Expectations: Jeb Bush will be formidable in the 2016 Republican primaries, though he could have trouble if the supporters of Cruz, Paul, et al. coalesce around one candidate instead of being spread out.
4) Governor Scott Walker – Wisconsin
Pros: Walker is perhaps best known for taking on public sector unions and surviving an ensuing recall election in 2011. To be sure, his wins in 2010, 2011, and 2014 are impressive for the simple fact that he pulled them off as a conservative Republican in a strong union state such as Wisconsin that hasn’t been carried by a Republican since Ronald Reagan’s 1984 landslide victory. At this time, he also seems to be the only Republican in the polls who is keeping pace with current front-runner Jeb Bush, as the two are essentially tied at about 17%, with Rand Paul in third at roughly 8%.
Cons: Walker does have some areas of concern, however. He was pretty much quiet on abortion until he pledged to sign a bill that would ban abortions after 20 weeks. He also doesn’t seem to want to share his thoughts regarding gay marriage. Add to these the fact that he supports a pathway to citizenship for illegal immigrants, and that he’s been shaky on common core, and it’s easy to see where he may run into trouble with social conservatives in the primaries.

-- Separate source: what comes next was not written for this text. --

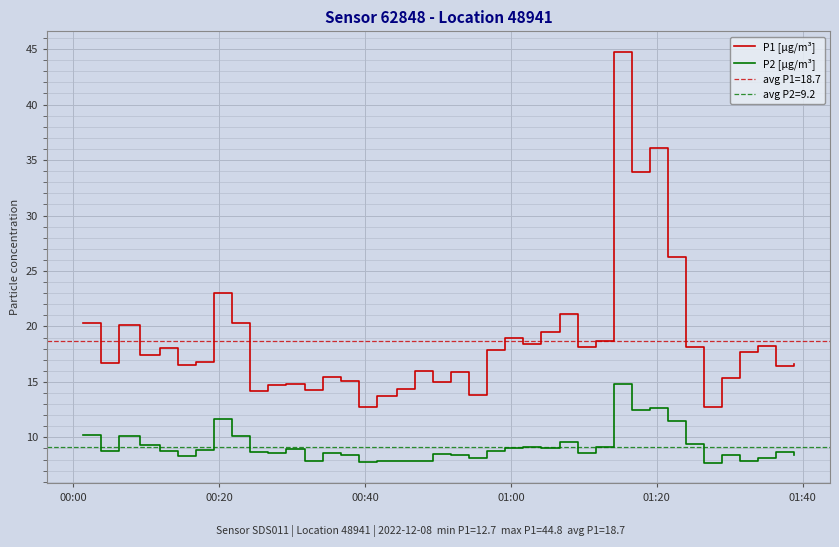

What is the lowest value of the P2 [µg/m³] series?

7.7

Expectations: Walker will likely run as a Washington outsider, as opposed to Senators Paul and Cruz who cannot do so, who also offers an opportunity to prevent a potential Bush or Clinton dynasty. He also has appeal as a Republican who has won three statewide races in a blue-leaning swing state when it comes to presidential years. His perceived ambivalence on gay marriage and shifting tone on abortion, in conjunction with his stance on immigration, will gain more negative attention as the primaries approach.
5) Senator Rand Paul – Kentucky
Pros: Rand Paul has positioned himself as the “big tent” Republican with libertarian tendencies. He will likely inherit many of his father’s former supporters, though some have voiced concerns about him becoming too “mainstream.” He has also won the CPAC straw poll three years in a row, which shows that he has the ability to earn support from the conservative/activist base.

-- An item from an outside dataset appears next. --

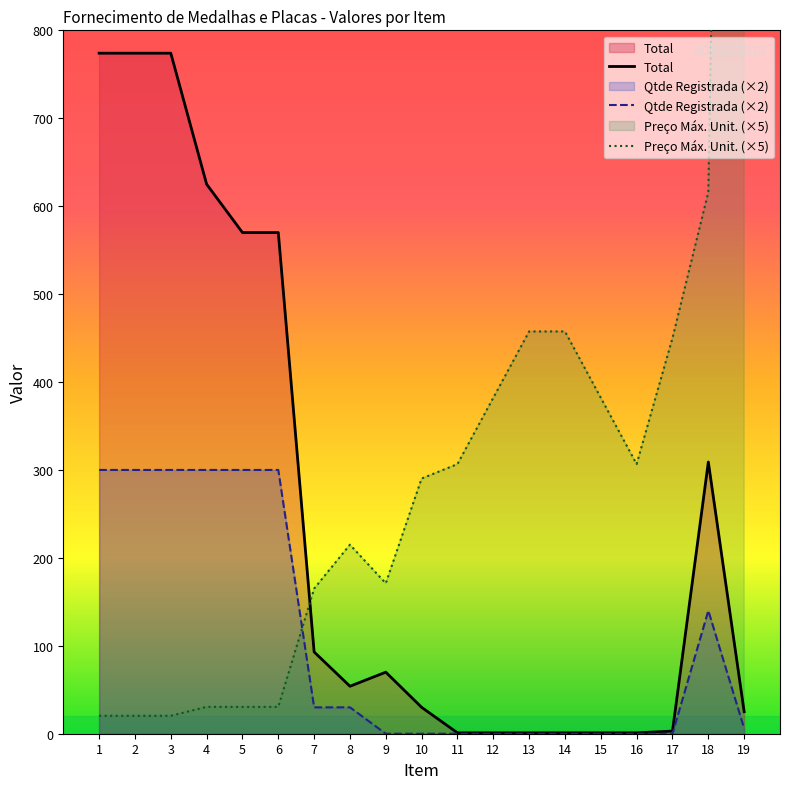

Which series has the largest range (max minus min)?

Preço Máx. Unit. (×5)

Cons: He’ll be one of several candidates vying for the support of the base. As mentioned above, his perceived built-in support from his father’s former voters might not be as strong as expected. His foreign policy views are significantly out of step with the rest of the GOP field. For example, he supports normalized relations with Cuba and negotiations over sanctions when it comes to Iran’s nuclear program. It remains to be seen whether these positions will be detrimental or not, as young voters and libertarians may actually see them as positives.

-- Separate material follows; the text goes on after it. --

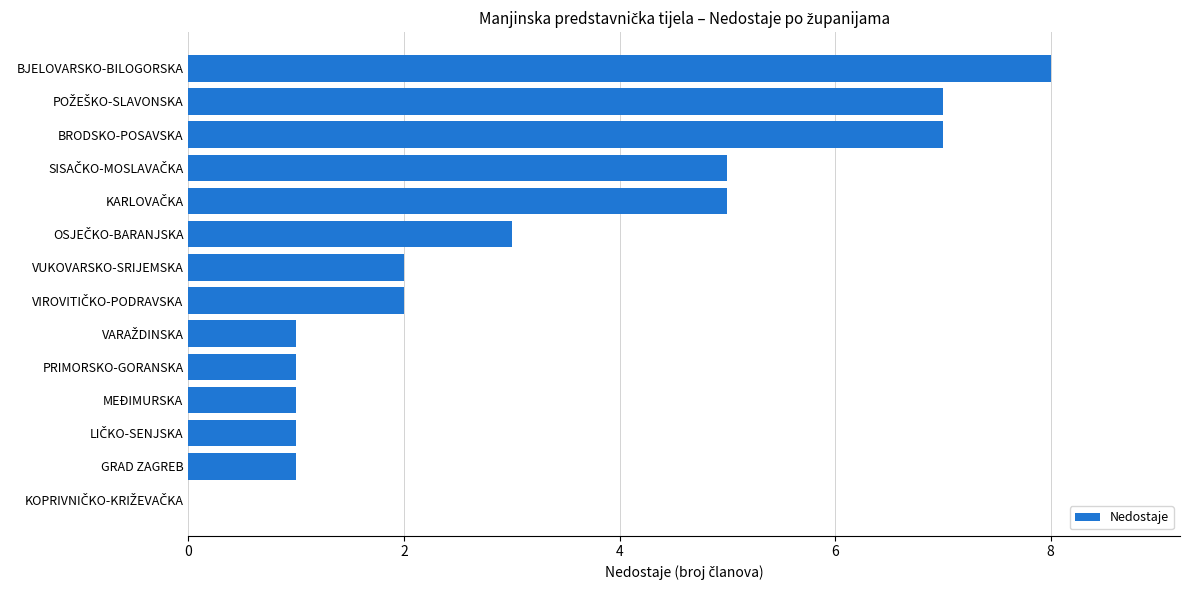

Are the bars grouped side by side (vs. stacked)?

No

Expectations: There isn’t likely to be a whole lot over overlap between Paul and Bush or Christie supporters, so he basically needs to win a likely war of attrition with Cruz, Walker, and company to consolidate those voters and then hope for the best.
6) The Rest
No disrespect to these potential candidates, but they will probably face a more difficult road to the nomination than the five I have talked about specifically. These are just some of the possible candidates who have hinted that they may run.
Ben Carson lacks experience and name recognition outside of conservative circles. Marco Rubio took a hit for working with Harry Reid on an immigration bill, and it remains to be seen if he will recover. Carly Fiorina, Bobby Jindal, and John Kasich are so far down in the polls that it’s tough to see any of them making up ground this already-crowded field. Rick Santorum, Rick Perry, and Mike Huckabee are all throwbacks at a time when it seems most of the GOP wants to run a fresh face.